- Task set -
• A. According to the passage on Ticonderoga-class cruisers below, on what date were these ships redesignated as Guided Missile Cruisers?
• B. In the passage on Ticonderoga-class cruisers below, reproduce word for word the part starting at "The TICONDEROGA - class cruisers" and ending at "with any navy.".

- Passage shown -
————
The TICONDEROGA - class consists of the 27 most expensive cruisers and the most powerful surface combatants in service in the world. The high price of about $1 billion is a result of the AEGIS Combat System.
Due to their extensive combat capability, these ships have been designated as Battle Force Capable (BFC) units. Their primary armament is the Vertical Launching System (VLS) which is able to employ both the long range surface-to-surface Tomahawk Cruise Missile and the Standard Surface-to-Air Missile. These multi-mission ships are capable of sustained combat operations in any combination of Anti-Air, Anti-Submarine, Anti- Surface, and Strike warfare environments. They are built to be employed in support of Carrier Battle Groups, Amphibious Assault Groups, as well as interdiction and escort missions.
TICONDEROGA class cruisers are named after famous American Battles (with the exception of USS THOMAS S. GATES).
The development of this class started in the 1970th. Initially designated as Guided Missile Destroyers (DDG), the TICONDEROGAs were redesignated as Guided Missile Cruisers (CG) on January 1, 1980. The hull and the propulsion system of the SPRUANCE class were the basis for this new class of guided missile ships but AEGIS and numerous other installations caused an increase of the displacement of almost 1,000 tons.
The TICONDEROGA - class cruisers were the first surface combatant ships equipped with the AEGIS Weapons System, the most sophisticated air defense system in the world. Technological advances in the Standard Missile coupled with the AEGIS combat system and the vertical launch systems (VLS) which permits these ships to carry and launch significant numbers of TOMAHAWK precision strike cruise missiles against targets of military importance deep in enemy territory, make these ships the most powerful surface combatants in service with any navy.
————
- Source material -
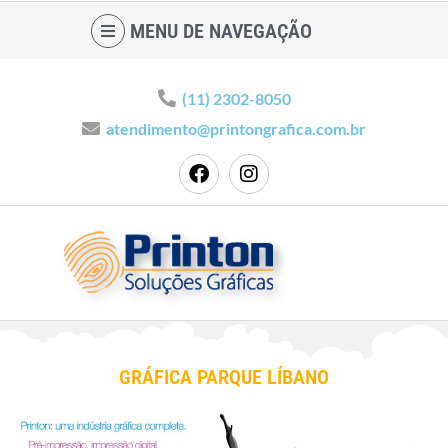
MENU DE NAVEGAÇÃO
(11) 2302-8050
atendimento@printongrafica.com.br
GRÁFICA PARQUE LÍBANO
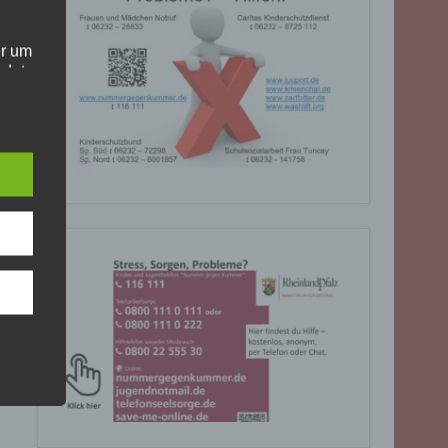
er um
ndet
olgt
. Die
Sie
rrufen
gende
eiben
ite
C, 901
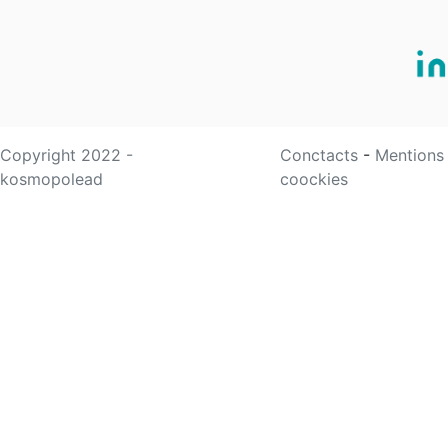
Copyright 2022 -
Conctacts
-
Mentions
kosmopolead
coockies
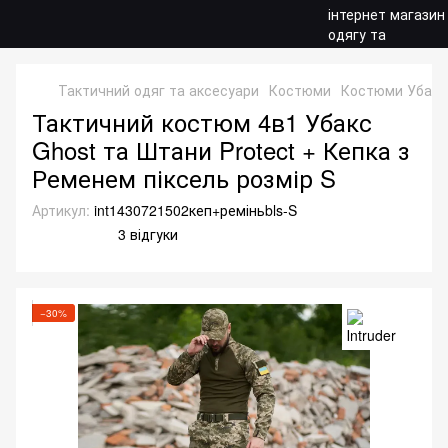
Тактичний одяг та аксесуари
Костюми
Костюми Убакс
Тактичний костюм 4в1 Убакс
Ghost та Штани Protect + Кепка з
Ременем піксель розмір S
Артикул:
int1430721502кеп+реміньbls-S
3 відгуки
−30%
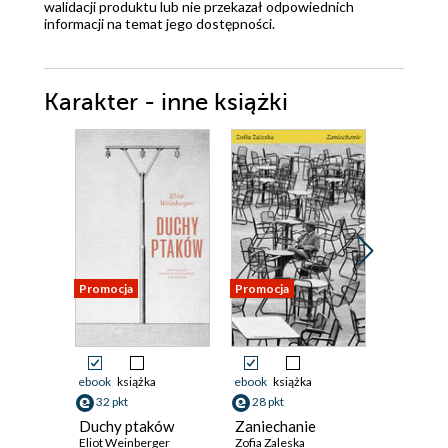
walidacji produktu lub nie przekazał odpowiednich
informacji na temat jego dostępności.
Karakter - inne książki
Promocja
Promocja
Promocja
ebook
książka
ebook
książka
ebook
ksi
32 pkt
28 pkt
37 pkt
Duchy ptaków
Zaniechanie
Ludzie n
Eliot Weinberger
Zofia Zaleska
Taktyki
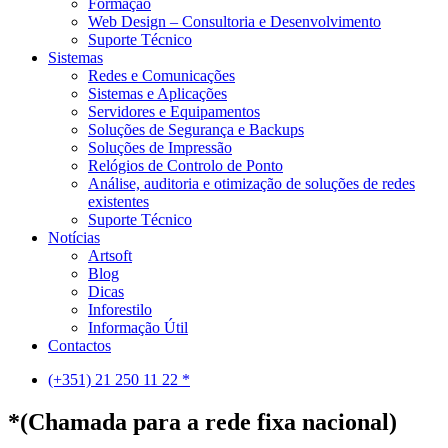
Formação
Web Design – Consultoria e Desenvolvimento
Suporte Técnico
Sistemas
Redes e Comunicações
Sistemas e Aplicações
Servidores e Equipamentos
Soluções de Segurança e Backups
Soluções de Impressão
Relógios de Controlo de Ponto
Análise, auditoria e otimização de soluções de redes
existentes
Suporte Técnico
Notícias
Artsoft
Blog
Dicas
Inforestilo
Informação Útil
Contactos
(+351) 21 250 11 22 *
*(Chamada para a rede fixa nacional)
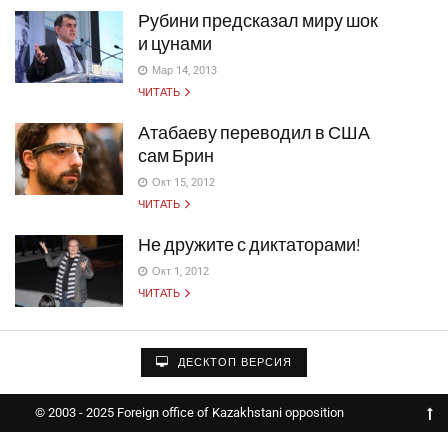
Рубини предсказал миру шок
и цунами
Мар 14, 2013
ЧИТАТЬ
Атабаеву переводил в США
сам Брин
Окт 15, 2012
ЧИТАТЬ
Не дружите с диктаторами!
Окт 1, 2012
ЧИТАТЬ
ДЕСКТОП ВЕРСИЯ
© 2003 - 2025 Foreign office of Kazakhstani opposition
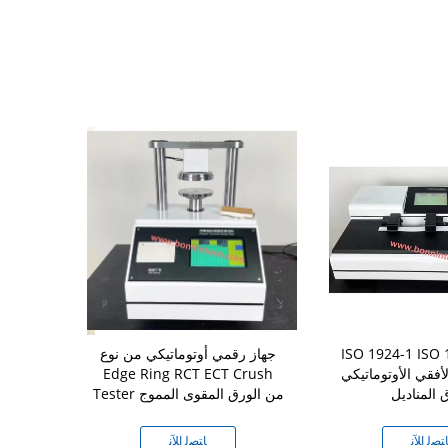
ISO 1924-1 IS جهاز
جهاز رقمي أوتوماتيكي من نوع
لأفقي الأوتوماتيكي
Edge Ring RCT ECT Crush
التلقائية ل
 المناديل
Tester من الورق المقوى المموج
ﺘﺼﻟ ﺍﻶﻧ
ﺎﺘﺼﻟ ﺍﻶﻧ
ﺎﺘ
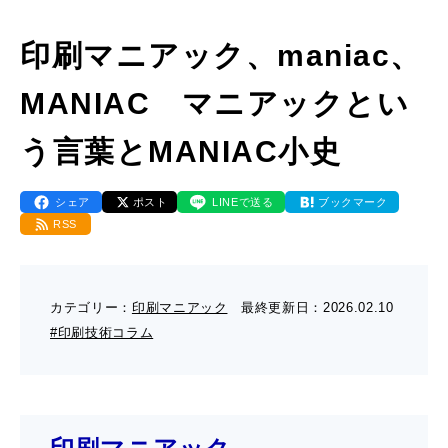
- 販促グッズ
- 設備一覧・沿革
採用情報
- 映像・動画制作
印刷マニアック、maniac、
- お問い合わせ
- オンデマンド印刷
お知らせ
- アクセス
MANIAC マニアックとい
- ぎぞらーず
- 工場見学のお問い合わせ
ブログ（印刷マニアック）
- 高精細印刷
う言葉とMANIAC小史
- CSR活動
- デザイン
- 採用お問い合わせ
工場見学
シェア
ポスト
LINEで送る
ブックマーク
RSS
- 販促グッズ
蔦重プロジェクト
- 資料ダウンロードTOP
個人情報保護方針
- オンデマンド印刷
カテゴリー：
印刷マニアック
最終更新日：
2026.02.10
- ぎぞらーず資料請求
#印刷技術コラム
サイトマップ
- 高精細印刷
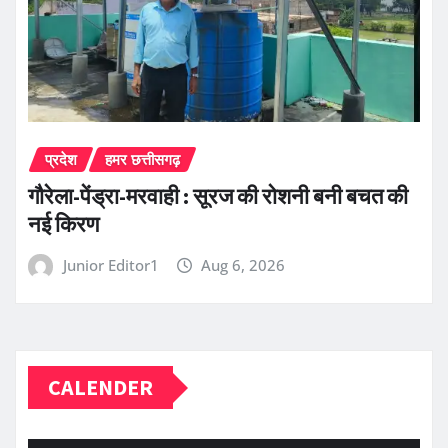
प्रदेश
हमर छत्तीसगढ़
गौरेला-पेंड्रा-मरवाही : सूरज की रोशनी बनी बचत की
नई किरण
Junior Editor1
Aug 6, 2026
CALENDER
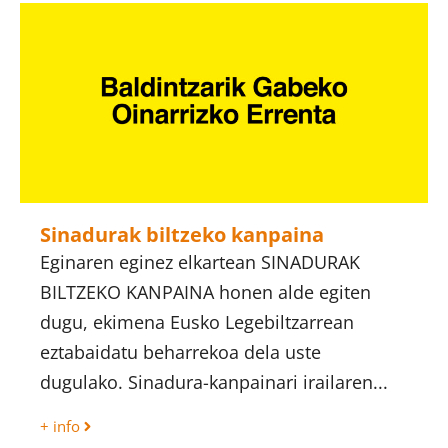
Sinadurak biltzeko kanpaina
Eginaren eginez elkartean SINADURAK
BILTZEKO KANPAINA honen alde egiten
dugu, ekimena Eusko Legebiltzarrean
eztabaidatu beharrekoa dela uste
dugulako. Sinadura-kanpainari irailaren...
+ info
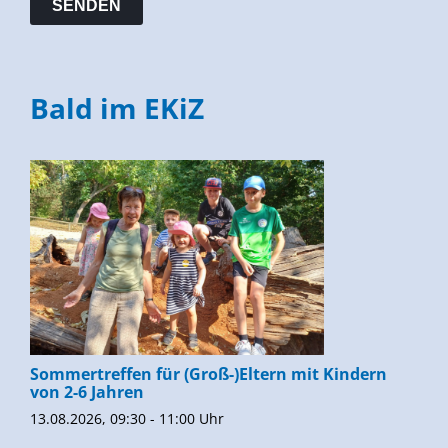
Bald im EKiZ
Sommertreffen für (Groß-)Eltern mit Kindern
von 2-6 Jahren
13.08.2026, 09:30 - 11:00 Uhr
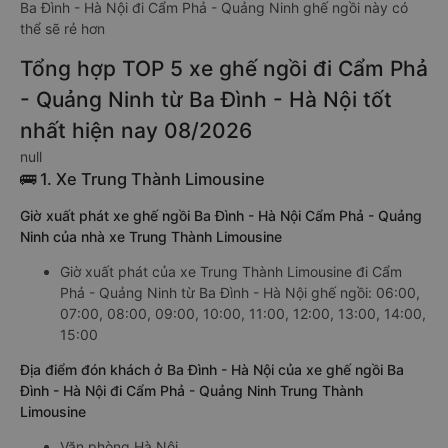
Ba Đình - Hà Nội đi Cẩm Phả - Quảng Ninh ghế ngồi này có
thể sẽ rẻ hơn
Tổng hợp TOP 5 xe ghế ngồi đi Cẩm Phả
- Quảng Ninh từ Ba Đình - Hà Nội tốt
nhất hiện nay 08/2026
null
🚌 1. Xe Trung Thành Limousine
Giờ xuất phát xe ghế ngồi Ba Đình - Hà Nội Cẩm Phả - Quảng
Ninh của nhà xe Trung Thành Limousine
Giờ xuất phát của xe Trung Thành Limousine đi Cẩm
Phả - Quảng Ninh từ Ba Đình - Hà Nội ghế ngồi: 06:00,
07:00, 08:00, 09:00, 10:00, 11:00, 12:00, 13:00, 14:00,
15:00
Địa điểm đón khách ở Ba Đình - Hà Nội của xe ghế ngồi Ba
Đình - Hà Nội đi Cẩm Phả - Quảng Ninh Trung Thành
Limousine
Văn phòng Hà Nội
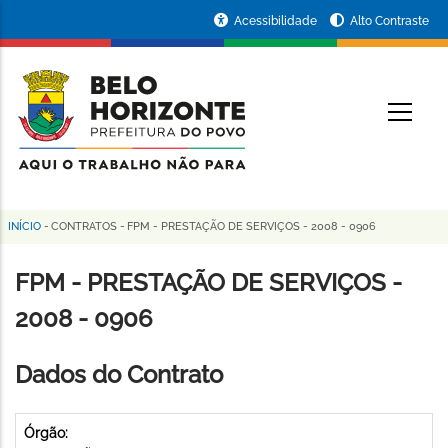
Pular
Portal
Acessibilidade
Alto Contraste
para
da
o
conteúdo
Prefeitura
O
principal
de
Belo
Horizonte
INÍCIO
-
CONTRATOS
-
FPM - PRESTAÇÃO DE SERVIÇOS - 2008 - 0906
Trilha
de
FPM - PRESTAÇÃO DE SERVIÇOS -
navegação
2008 - 0906
Dados do Contrato
Órgão:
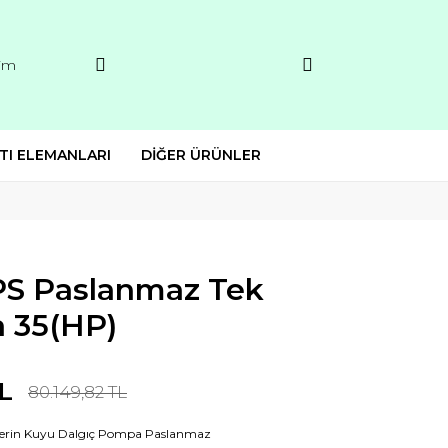
şim
TI ELEMANLARI
DİĞER ÜRÜNLER
KPS Paslanmaz Tek
 35(HP)
L
80.149,82 TL
Derin Kuyu Dalgıç Pompa Paslanmaz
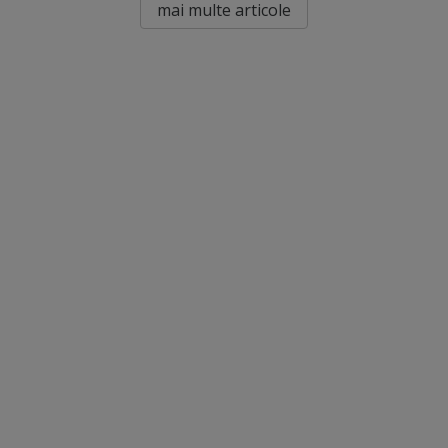
mai multe articole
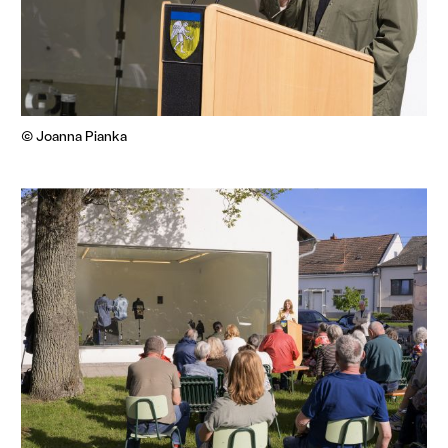
© Joanna Pianka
————
- Answers to the exercises -
• A. January 1, 1980

• B.
The TICONDEROGA - class cruisers were the first surface combatant ships equipped with the AEGIS Weapons System, the most sophisticated air defense system in the world. Technological advances in the Standard Missile coupled with the AEGIS combat system and the vertical launch systems (VLS) which permits these ships to carry and launch significant numbers of TOMAHAWK precision strike cruise missiles against targets of military importance deep in enemy territory, make these ships the most powerful surface combatants in service with any navy.